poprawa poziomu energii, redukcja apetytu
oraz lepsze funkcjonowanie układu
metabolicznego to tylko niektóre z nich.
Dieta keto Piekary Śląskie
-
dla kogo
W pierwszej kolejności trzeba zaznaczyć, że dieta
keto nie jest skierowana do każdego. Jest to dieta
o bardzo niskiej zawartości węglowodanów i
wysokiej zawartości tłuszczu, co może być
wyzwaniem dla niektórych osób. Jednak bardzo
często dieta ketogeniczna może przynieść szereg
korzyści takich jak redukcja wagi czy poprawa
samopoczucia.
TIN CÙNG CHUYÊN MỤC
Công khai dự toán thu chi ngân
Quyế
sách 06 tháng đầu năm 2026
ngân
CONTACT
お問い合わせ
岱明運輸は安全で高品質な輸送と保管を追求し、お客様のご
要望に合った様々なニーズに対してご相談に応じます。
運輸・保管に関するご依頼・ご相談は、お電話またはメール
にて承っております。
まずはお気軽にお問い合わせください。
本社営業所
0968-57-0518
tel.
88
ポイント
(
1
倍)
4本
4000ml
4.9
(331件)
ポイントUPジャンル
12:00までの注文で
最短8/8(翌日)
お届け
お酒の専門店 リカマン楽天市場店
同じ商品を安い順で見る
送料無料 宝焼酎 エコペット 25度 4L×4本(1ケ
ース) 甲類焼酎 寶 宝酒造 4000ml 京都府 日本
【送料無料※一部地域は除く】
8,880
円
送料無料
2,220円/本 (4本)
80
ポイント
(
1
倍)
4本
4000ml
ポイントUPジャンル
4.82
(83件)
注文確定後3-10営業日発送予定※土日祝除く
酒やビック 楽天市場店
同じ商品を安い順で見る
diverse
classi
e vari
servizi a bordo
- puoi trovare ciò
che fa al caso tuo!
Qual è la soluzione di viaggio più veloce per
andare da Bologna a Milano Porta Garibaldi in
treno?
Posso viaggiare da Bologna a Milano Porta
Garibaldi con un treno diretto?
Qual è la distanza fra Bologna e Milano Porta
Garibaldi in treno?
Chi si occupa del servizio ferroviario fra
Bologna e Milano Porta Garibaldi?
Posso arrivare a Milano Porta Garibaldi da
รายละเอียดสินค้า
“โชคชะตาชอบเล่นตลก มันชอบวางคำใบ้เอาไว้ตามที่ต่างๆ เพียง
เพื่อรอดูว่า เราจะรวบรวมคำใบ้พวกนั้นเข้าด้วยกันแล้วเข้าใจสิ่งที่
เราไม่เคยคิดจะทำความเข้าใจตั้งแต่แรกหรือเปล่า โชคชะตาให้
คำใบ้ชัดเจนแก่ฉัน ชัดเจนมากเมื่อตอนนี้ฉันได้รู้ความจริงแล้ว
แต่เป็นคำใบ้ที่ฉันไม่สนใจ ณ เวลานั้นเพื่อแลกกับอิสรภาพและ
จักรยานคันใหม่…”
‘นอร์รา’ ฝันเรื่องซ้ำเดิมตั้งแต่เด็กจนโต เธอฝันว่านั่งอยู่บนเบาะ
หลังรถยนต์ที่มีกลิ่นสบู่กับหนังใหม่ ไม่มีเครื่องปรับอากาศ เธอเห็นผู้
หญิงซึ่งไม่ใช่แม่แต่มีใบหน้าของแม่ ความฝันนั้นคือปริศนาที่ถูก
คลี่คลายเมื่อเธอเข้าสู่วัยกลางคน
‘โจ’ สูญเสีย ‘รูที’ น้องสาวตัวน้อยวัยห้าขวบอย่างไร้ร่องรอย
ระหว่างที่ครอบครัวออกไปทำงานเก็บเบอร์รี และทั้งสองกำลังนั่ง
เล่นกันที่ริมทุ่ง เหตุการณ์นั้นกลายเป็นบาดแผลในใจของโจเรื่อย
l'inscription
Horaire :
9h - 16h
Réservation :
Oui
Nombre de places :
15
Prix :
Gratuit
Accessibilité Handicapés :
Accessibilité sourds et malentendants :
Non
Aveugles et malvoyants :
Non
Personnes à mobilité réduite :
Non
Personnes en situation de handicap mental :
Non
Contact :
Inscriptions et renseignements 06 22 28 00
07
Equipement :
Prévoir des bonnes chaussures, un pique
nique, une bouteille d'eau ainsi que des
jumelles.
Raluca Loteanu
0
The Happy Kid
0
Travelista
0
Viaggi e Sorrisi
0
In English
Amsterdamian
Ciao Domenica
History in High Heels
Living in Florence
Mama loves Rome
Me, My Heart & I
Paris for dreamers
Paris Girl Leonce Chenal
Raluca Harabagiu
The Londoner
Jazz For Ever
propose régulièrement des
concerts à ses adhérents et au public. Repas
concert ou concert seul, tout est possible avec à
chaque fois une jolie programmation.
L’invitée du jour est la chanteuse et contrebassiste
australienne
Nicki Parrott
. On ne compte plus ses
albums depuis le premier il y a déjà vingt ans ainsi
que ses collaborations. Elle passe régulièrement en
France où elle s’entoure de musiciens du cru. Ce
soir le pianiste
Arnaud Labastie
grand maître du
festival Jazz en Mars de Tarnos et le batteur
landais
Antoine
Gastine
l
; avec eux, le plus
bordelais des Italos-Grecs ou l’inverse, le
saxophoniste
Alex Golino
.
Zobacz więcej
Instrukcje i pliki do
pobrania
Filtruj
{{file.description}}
────
Problem details >> Only an exact copy of the lines from the beginning of the listing through the line with "เพื่อรอดูว่า เ", both included, belongs in the answer.

Your response >>
poprawa poziomu energii, redukcja apetytu
oraz lepsze funkcjonowanie układu
metabolicznego to tylko niektóre z nich.
Dieta keto Piekary Śląskie
-
dla kogo
W pierwszej kolejności trzeba zaznaczyć, że dieta
keto nie jest skierowana do każdego. Jest to dieta
o bardzo niskiej zawartości węglowodanów i
wysokiej zawartości tłuszczu, co może być
wyzwaniem dla niektórych osób. Jednak bardzo
często dieta ketogeniczna może przynieść szereg
korzyści takich jak redukcja wagi czy poprawa
samopoczucia.
TIN CÙNG CHUYÊN MỤC
Công khai dự toán thu chi ngân
Quyế
sách 06 tháng đầu năm 2026
ngân
CONTACT
お問い合わせ
岱明運輸は安全で高品質な輸送と保管を追求し、お客様のご
要望に合った様々なニーズに対してご相談に応じます。
運輸・保管に関するご依頼・ご相談は、お電話またはメール
にて承っております。
まずはお気軽にお問い合わせください。
本社営業所
0968-57-0518
tel.
88
ポイント
(
1
倍)
4本
4000ml
4.9
(331件)
ポイントUPジャンル
12:00までの注文で
最短8/8(翌日)
お届け
お酒の専門店 リカマン楽天市場店
同じ商品を安い順で見る
送料無料 宝焼酎 エコペット 25度 4L×4本(1ケ
ース) 甲類焼酎 寶 宝酒造 4000ml 京都府 日本
【送料無料※一部地域は除く】
8,880
円
送料無料
2,220円/本 (4本)
80
ポイント
(
1
倍)
4本
4000ml
ポイントUPジャンル
4.82
(83件)
注文確定後3-10営業日発送予定※土日祝除く
酒やビック 楽天市場店
同じ商品を安い順で見る
diverse
classi
e vari
servizi a bordo
- puoi trovare ciò
che fa al caso tuo!
Qual è la soluzione di viaggio più veloce per
andare da Bologna a Milano Porta Garibaldi in
treno?
Posso viaggiare da Bologna a Milano Porta
Garibaldi con un treno diretto?
Qual è la distanza fra Bologna e Milano Porta
Garibaldi in treno?
Chi si occupa del servizio ferroviario fra
Bologna e Milano Porta Garibaldi?
Posso arrivare a Milano Porta Garibaldi da
รายละเอียดสินค้า
“โชคชะตาชอบเล่นตลก มันชอบวางคำใบ้เอาไว้ตามที่ต่างๆ เพียง
เพื่อรอดูว่า เราจะรวบรวมคำใบ้พวกนั้นเข้าด้วยกันแล้วเข้าใจสิ่งที่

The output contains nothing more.